TCBA Volume 18 - Issue 1
Page 6 of 18
Input - Output
Q. Can Tesla coils be made to operate for long periods of time, say 5-10 minutes without doing harm or shortening their life?
A. The answer to the first part of your question is yes - but not without shortening their life, the factors which determine just how long a coil can run without breaking down is in the ability of its components to withstand the heat and transients being generated. For long term use, measures must be taken to keep the components cool. The use of massive materials in the spark gap, or special cooling devices, help to slow gap deterioration. Capacitors in oil, and whose voltage ratings are multiples higher than the circuit voltage, will outlast units whose ratings are much closer to circuit potentials. Primary and secondary turns can become overheated if the conducting wire is undersized for the power being applied. But even the best designed coils can, and do, eventually fail. And that was true for coils built by the great one - Nikola Tesla.
I was witness to an Ed wingate demonstration of a properly designed rotating gap system. After running his coil for a period of 4-5 minutes, the gap was still cool enough to touch. I was somewhat reluctant to believe this was possible until coaxed into placing a hand on the device. It was only lukewarm. This is remarkable considering that the circuit was running on 12-15 KVA and throwing discharges more than 15 FEET!
Q. What resistance factor do you consider most important in designing a Tesla coil - DC or RF?
A. When constructing my first coils, I had little knowledge of RF resistance. However, I was aware of the DC component so this is what I was concerned with when building a coil system. Then, I read about the five million volt Tesla coil built in 1929 by Breit, Tuve, & Dahl. The scientists were able to obtain an enormous resonant voltage rise from a coil small enough to be carried by a junior high school student. The secondary was slightly over 3" in diameter and close to 40" long. It was wound with #40 wire numbering some 7000 turns! If you will take a moment to figure it out, your calculations will show an enormous DC resistance in the secondary. How was it possible for a coil that small with such a high DC resistance to produce 5 million volts?
Had anyone asked me whether or not this coil would work, I would have thrown my arms overhead and yelled, NO! Considering the results obtained with so high a secondary resistance, I concluded that the DC resistance in the secondary was not something with which to be overly concerned (but I know of others who would disagree with me).
Q. I have constructed a quench gap but have no way of operating it at a frequency of 500 hz (as was done in the days of spark telegraphy). Why does a quench gap work better at that frequency?
A. It doesn't. The 500 hz (1000 wave train) frequency was adopted because it was easier for radiomen to read the signals. When running on 60 hz (120 wave train), the signals sounded like a bunch of hash. There is no reason to believe that the quench gap won't work nicely on 60 hz.

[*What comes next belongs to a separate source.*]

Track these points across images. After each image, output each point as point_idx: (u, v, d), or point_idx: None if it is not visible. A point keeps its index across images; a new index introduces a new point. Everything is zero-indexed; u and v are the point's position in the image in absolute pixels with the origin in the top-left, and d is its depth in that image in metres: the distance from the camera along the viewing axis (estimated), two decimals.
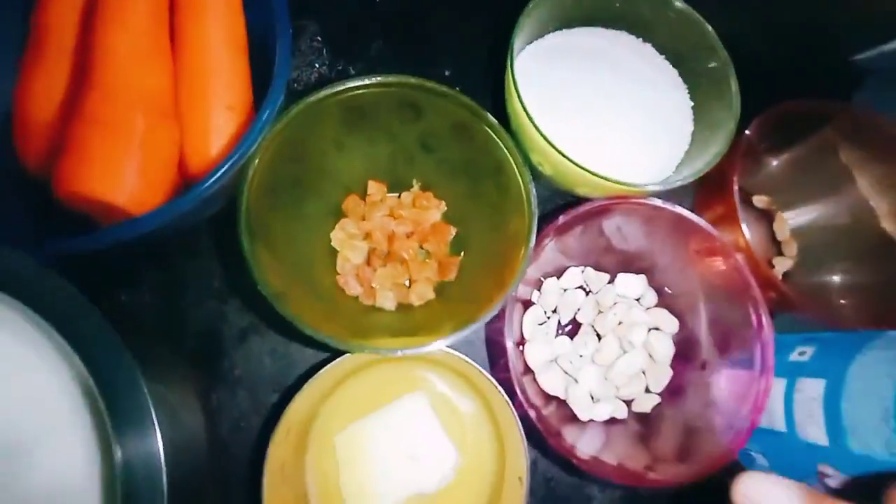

Q. I'm constructing a vacuum tube oscillator Tesla coil and am mystified as to whether or not I have critical coupling. Have you any tips for the inexperienced with little knowledge of testing?
A. Since I have only constructed two vacuum tube Tesla coil projects (wasn't impressed with the unlightning-like discharges), anything I have to say on the subject will amount to the inexperienced telling the inexperienced. If you have a quality volt ohmmeter (VOM) or a vacuum tube volt ohmmeter, you might try the following tip which was passed on to me years ago by an electrical engineer.
Remove the secondary from the primary and take a voltage reading across the primary turns. This is only for a reference point so it doesn't matter what you get on the meter. Now inactivate the circuit and replace the secondary. Repeat the voltage measurement. If you have critical coupling, the voltage reading should be exactly half.